Improving Sentiment Analysis of Tamil-English Code-Mixed Sentences – American Journal of Student Research

American Journal of Student Research

Improving Sentiment Analysis of Tamil-English Code-Mixed Sentences

Publication Date : Nov-18-2025

DOI: 10.70251/HYJR2348.36574580


Author(s) :

Mohnish Sivakumar.


Volume/Issue :
Volume 3
,
Issue 6
(Nov - 2025)



Abstract :

This paper investigates sentiment analysis for Tamil-English code-mixed text, a common feature of social media communication in multilingual regions. Code-mixing in Romanized Tamil introduces challenges such as inconsistent spelling, transliteration, and noisy syntax that traditional models are not designed to handle. Using the FIRE-DravidianCodeMix 2020 (hereafter FIRE2020) dataset, lexicon based methods, classical machine learning models, deep learning (LSTM), the multilingual transformer RemBERT, and hybrid approaches combining lexicon-based features with machine learning models were evaluated on sentiment classification.
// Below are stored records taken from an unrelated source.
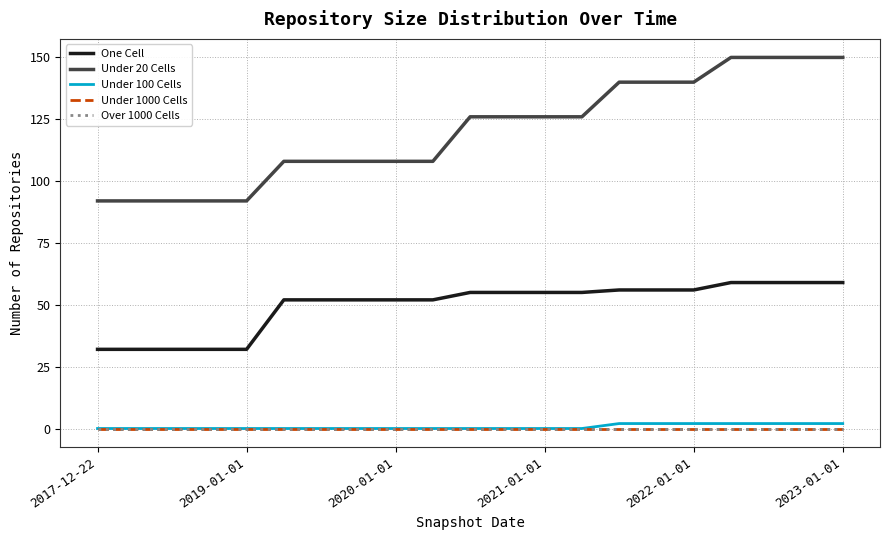

What is the difference between the second highest and second lowest values in the Under 20 Cells series?

58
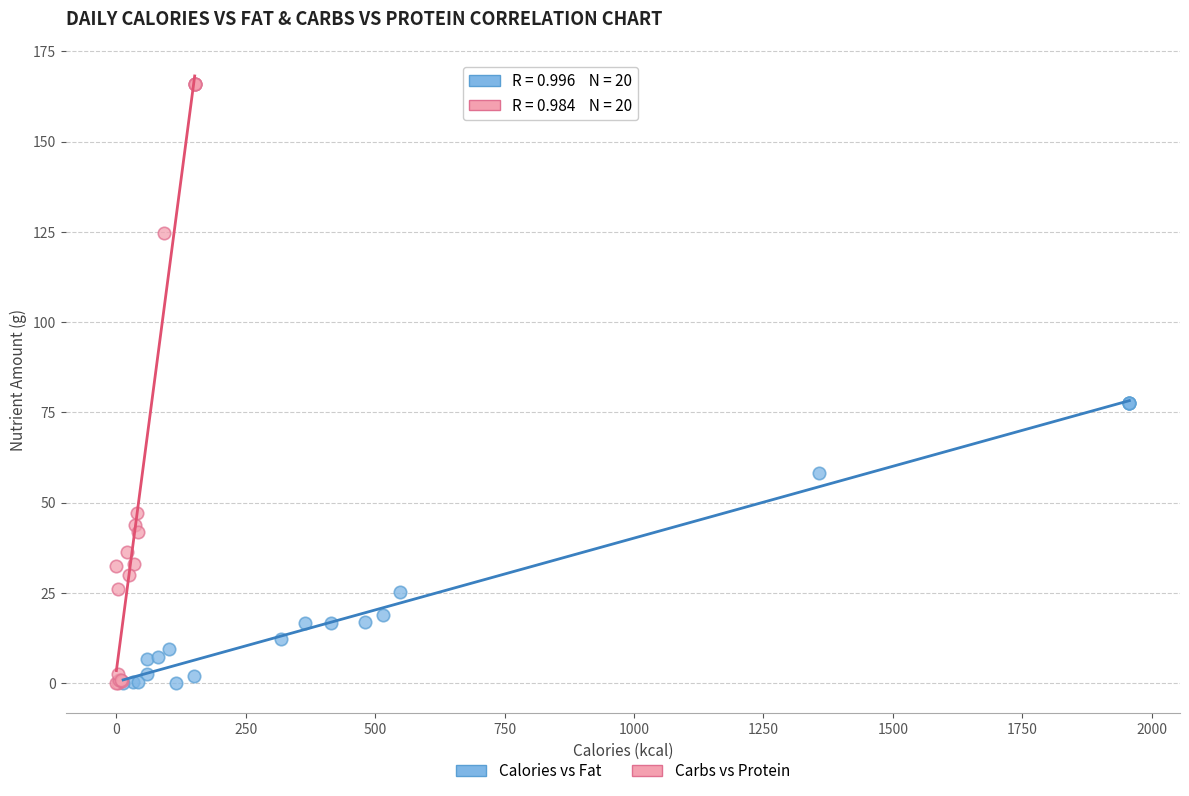

Which series contains the highest Y value?

Carbs vs Protein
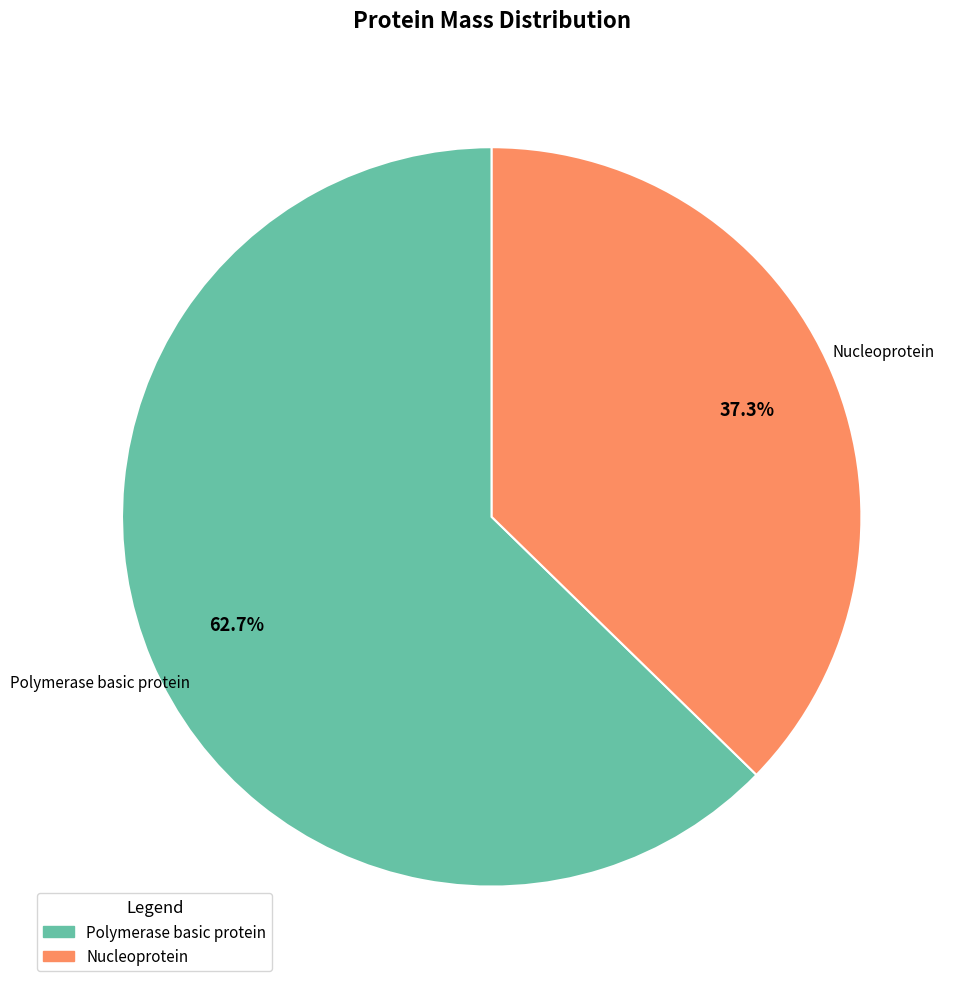

To the nearest percent, what portion does Polymerase basic protein represent?

63%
Results showed that classical models such as Logistic Regression, Naive Bayes, and SVM achieved the most stable performance, reaching around 69% accuracy with weighted F1-scores near 0.60. Deep learning and transformer models offered no clear advantage, with both LSTM and RemBERT performing slightly lower than the classical models, plateauing near 67% accuracy and weighted F1-scores around 0.54. These results emphasize that lightweight statistical models remain the most reliable in noisy and resource-constrained code-mixed environments, while deep learning and transformer architectures require greater adaptation to succeed.